SUPPLIED DATA
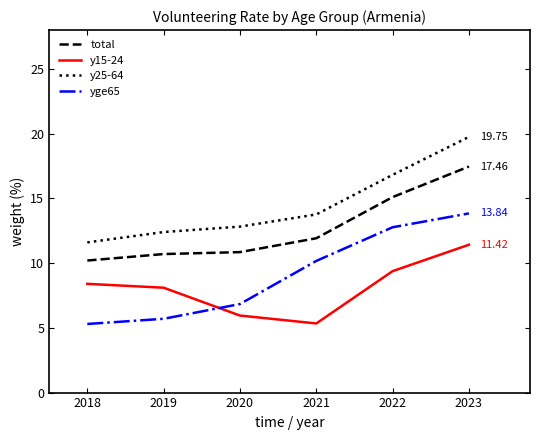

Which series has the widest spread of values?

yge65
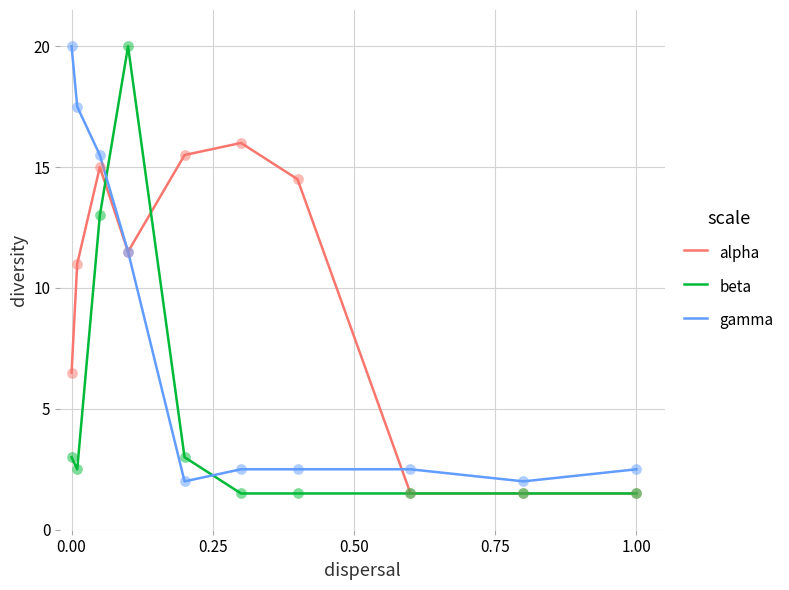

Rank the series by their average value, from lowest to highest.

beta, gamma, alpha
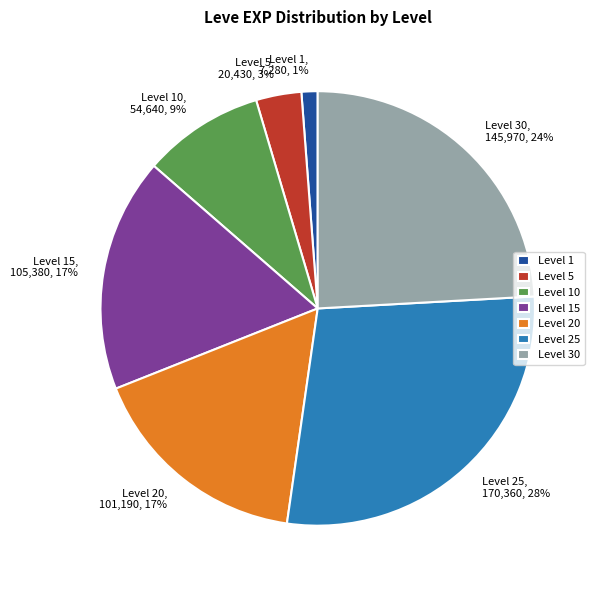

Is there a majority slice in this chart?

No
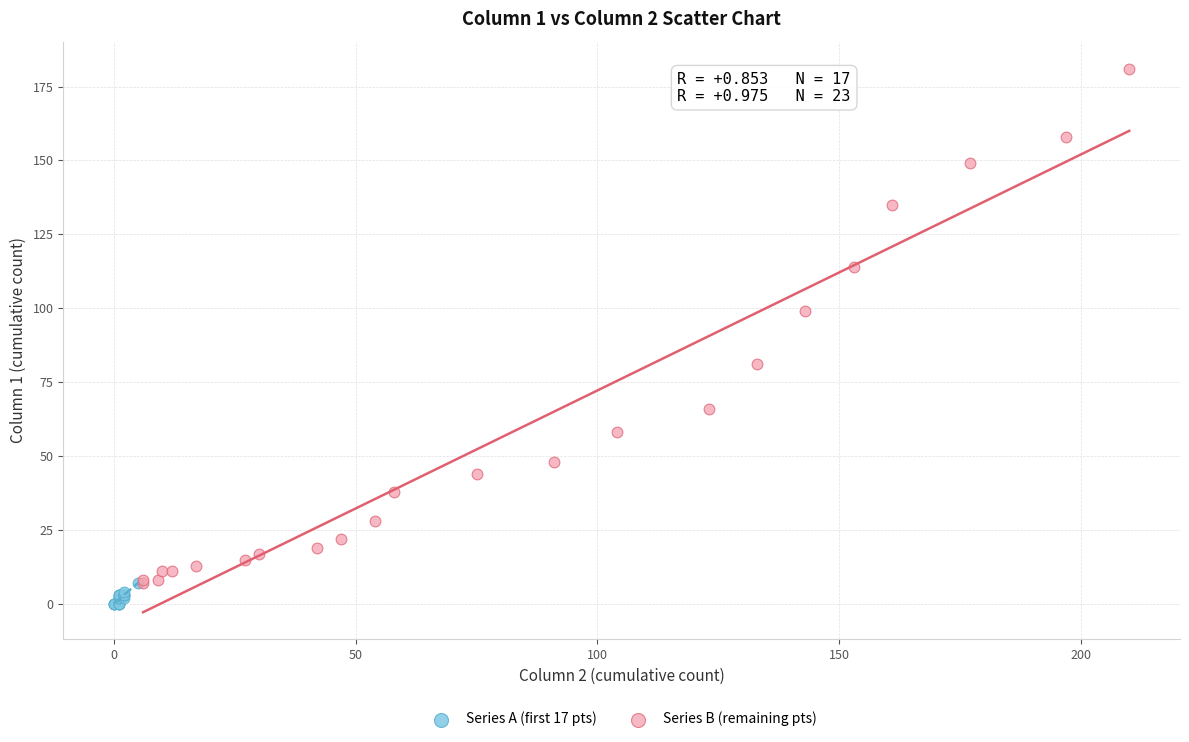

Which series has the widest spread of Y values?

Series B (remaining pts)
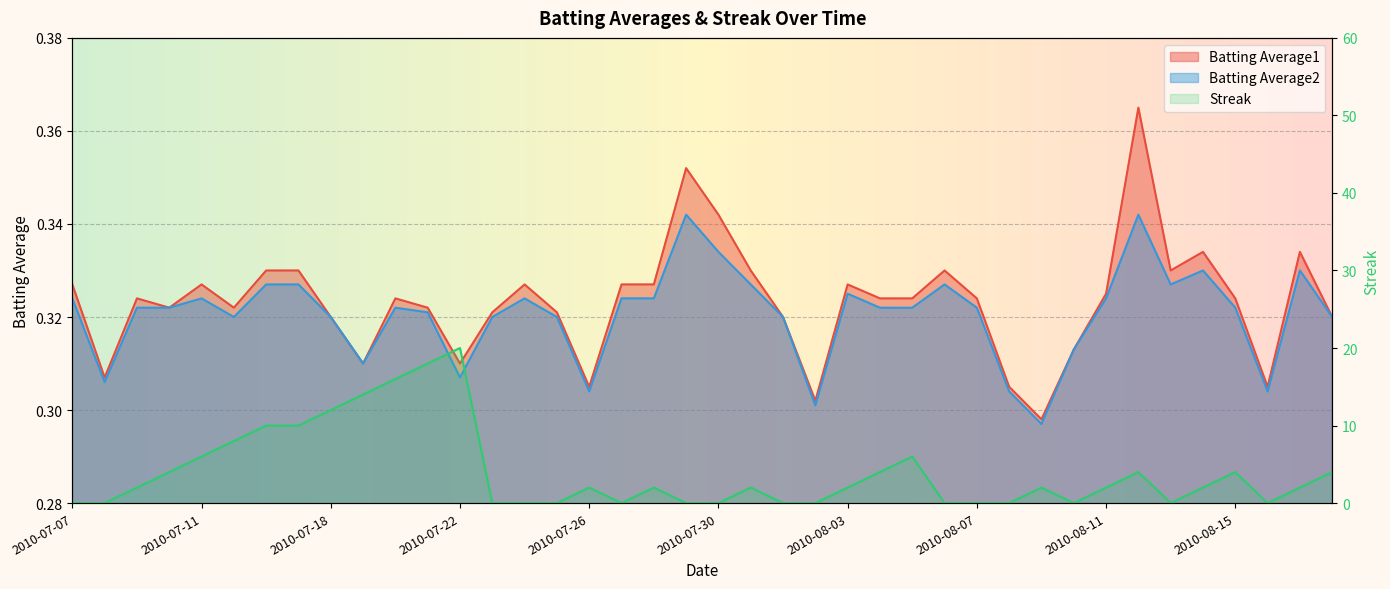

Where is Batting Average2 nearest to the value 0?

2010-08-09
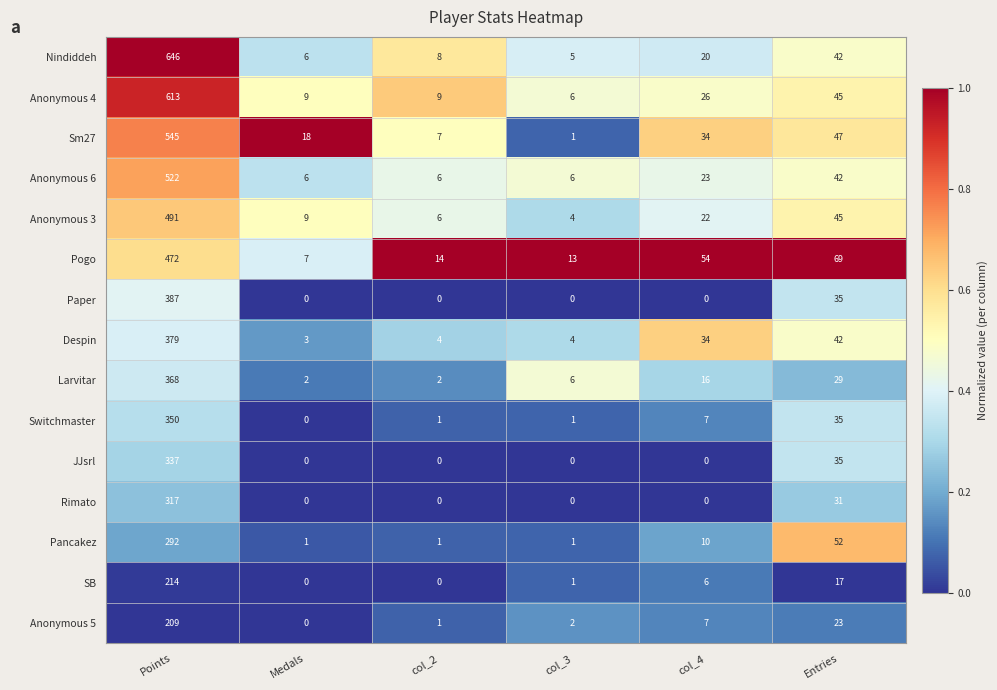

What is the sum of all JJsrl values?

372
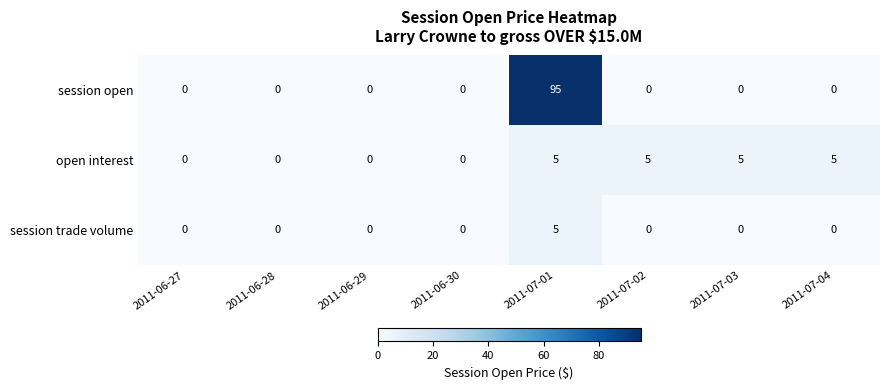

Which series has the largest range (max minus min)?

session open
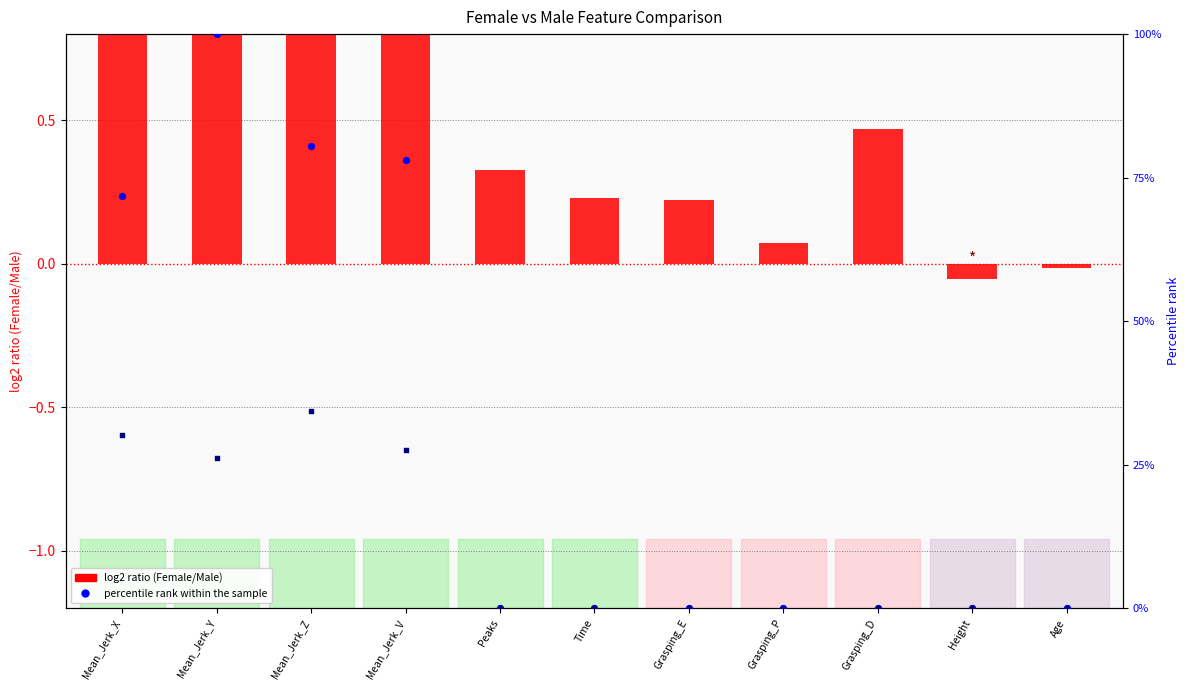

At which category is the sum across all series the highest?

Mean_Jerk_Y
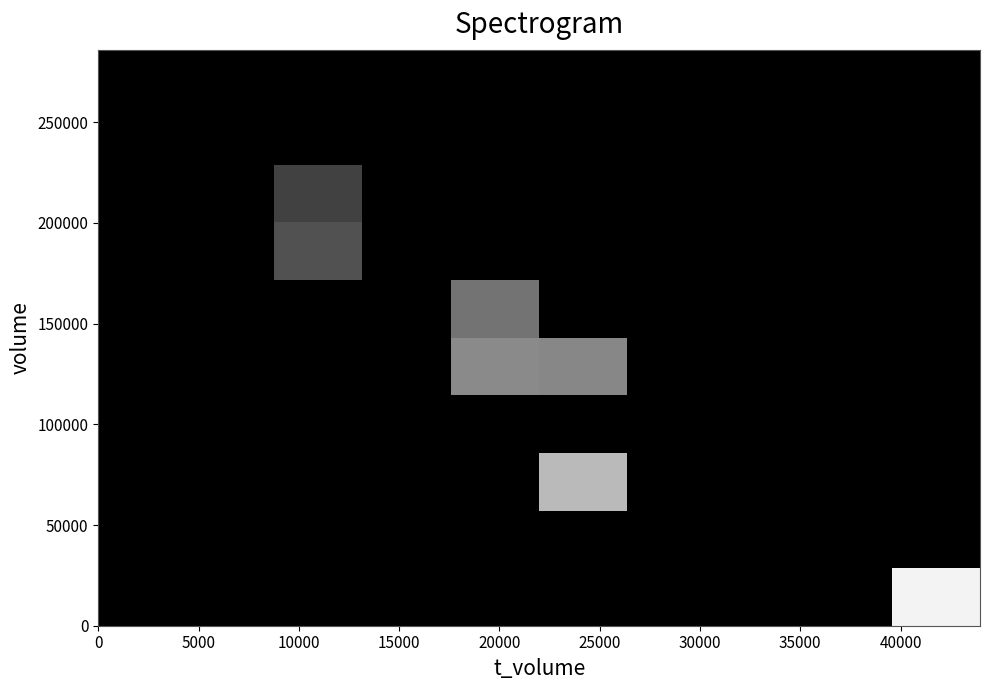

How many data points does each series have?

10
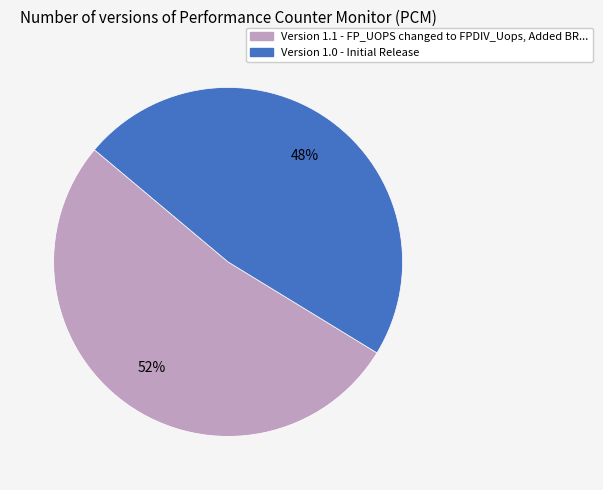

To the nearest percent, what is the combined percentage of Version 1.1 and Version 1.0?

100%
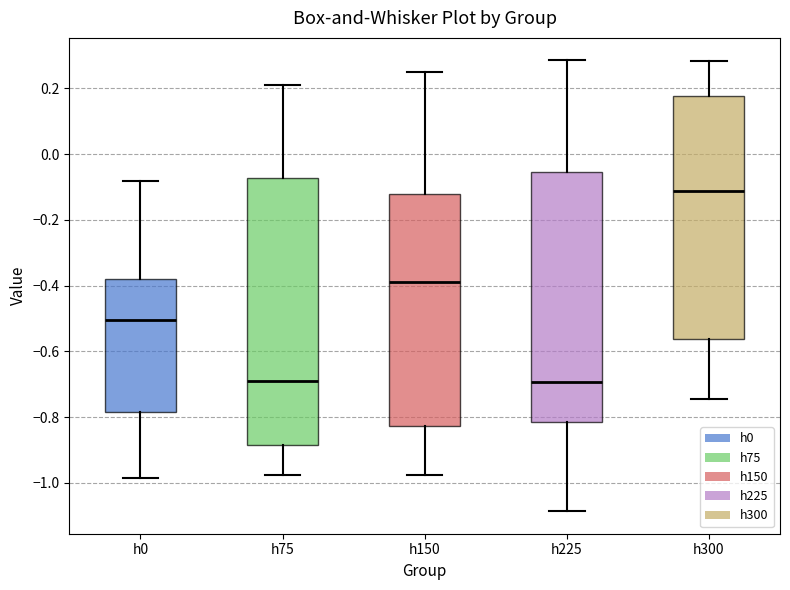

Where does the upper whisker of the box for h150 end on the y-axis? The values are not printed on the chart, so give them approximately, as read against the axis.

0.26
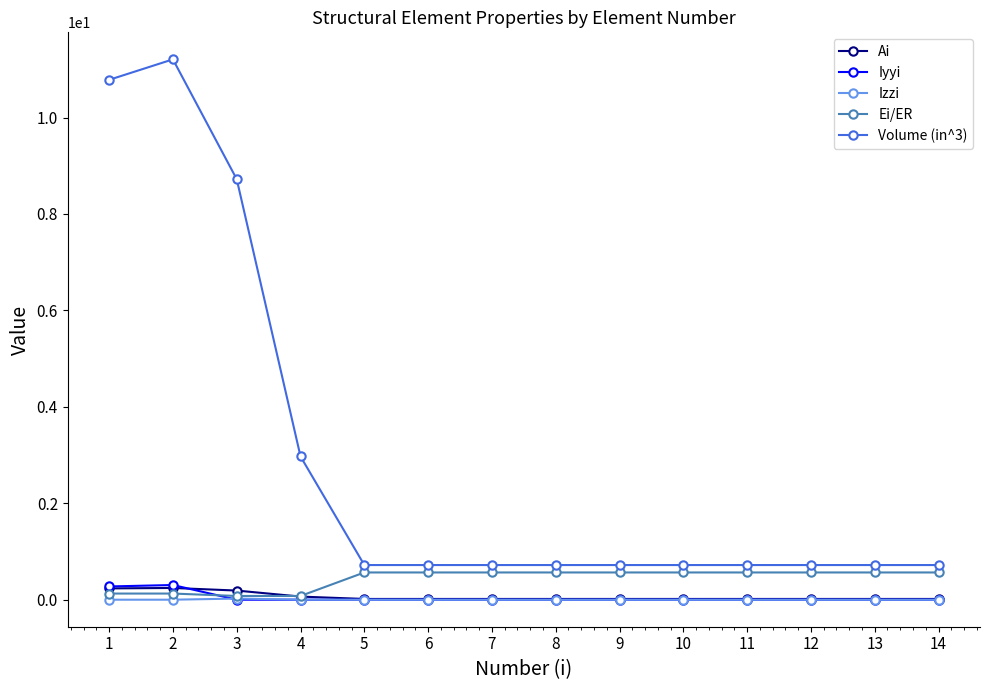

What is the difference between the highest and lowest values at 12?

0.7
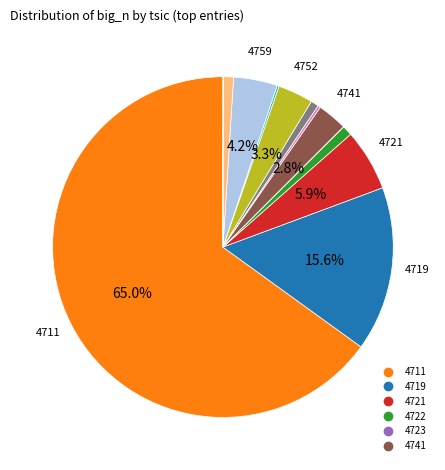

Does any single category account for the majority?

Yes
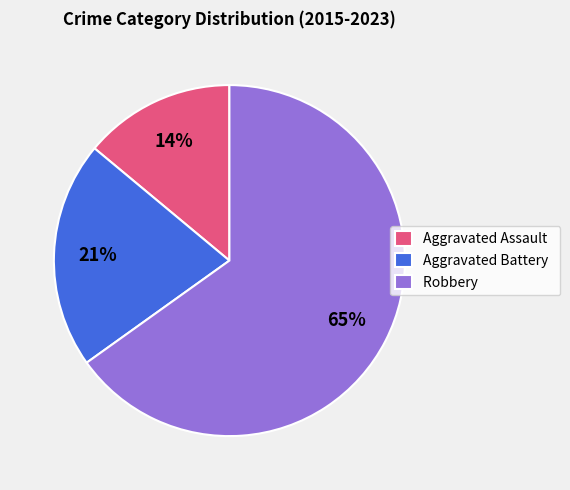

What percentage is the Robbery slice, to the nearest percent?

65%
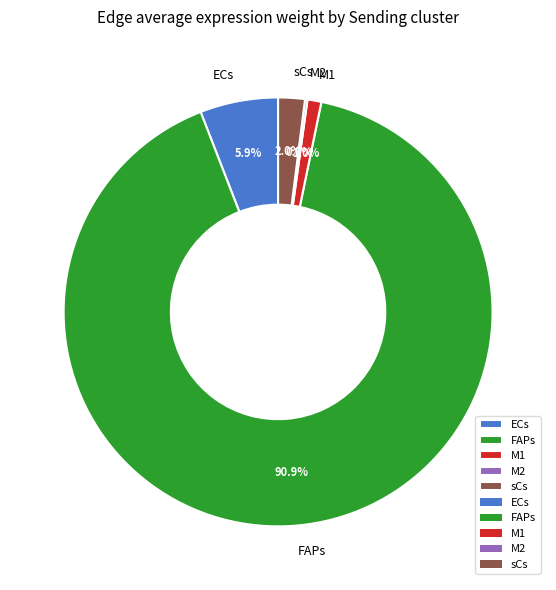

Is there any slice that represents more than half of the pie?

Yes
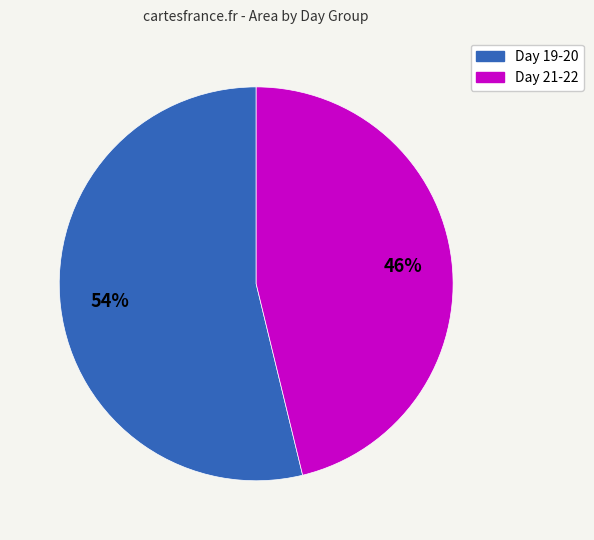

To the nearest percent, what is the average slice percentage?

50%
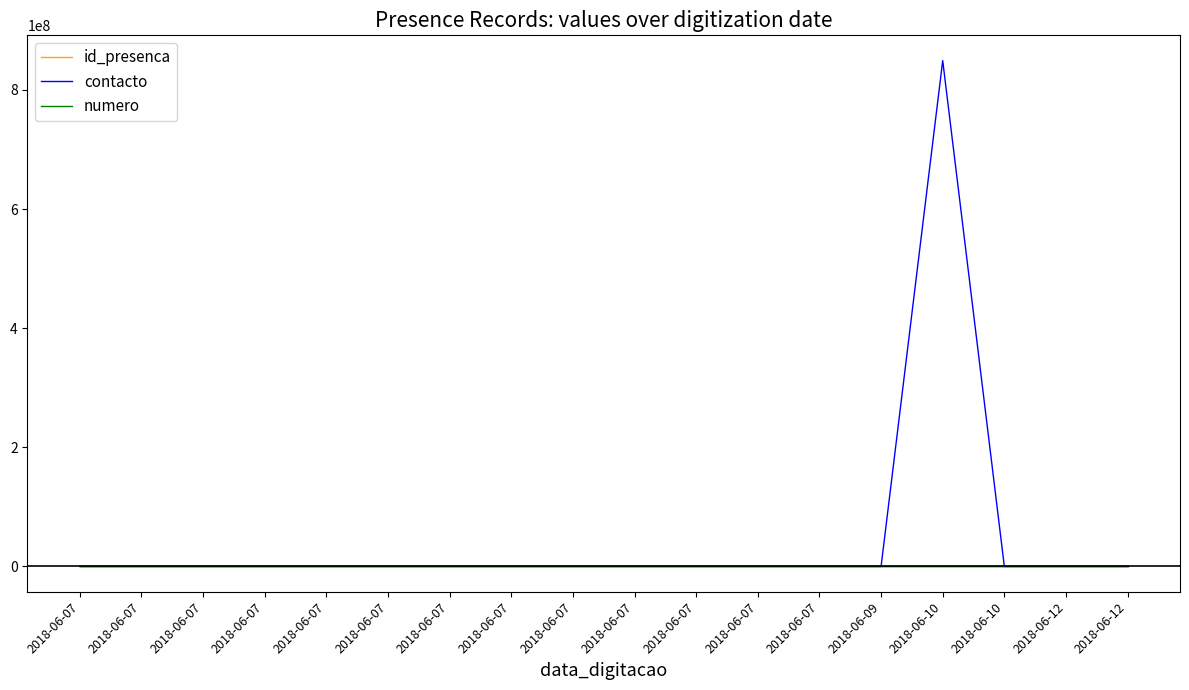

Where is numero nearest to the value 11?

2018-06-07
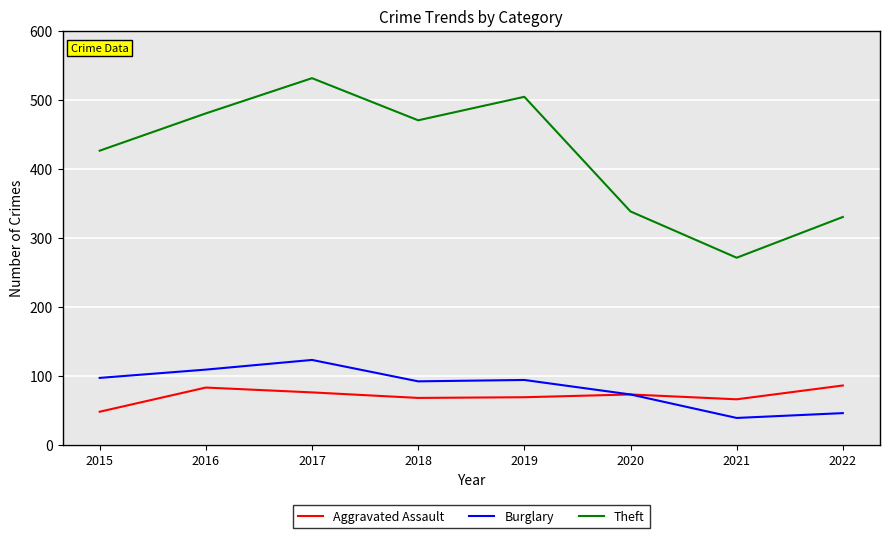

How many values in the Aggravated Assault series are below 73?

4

PROBLEM
Gather every line from the lines above that contains the string "many", matching case exactly.

SOLUTION TO THIS EXERCISE
How many data points does each series have?
How many values in the Aggravated Assault series are below 73?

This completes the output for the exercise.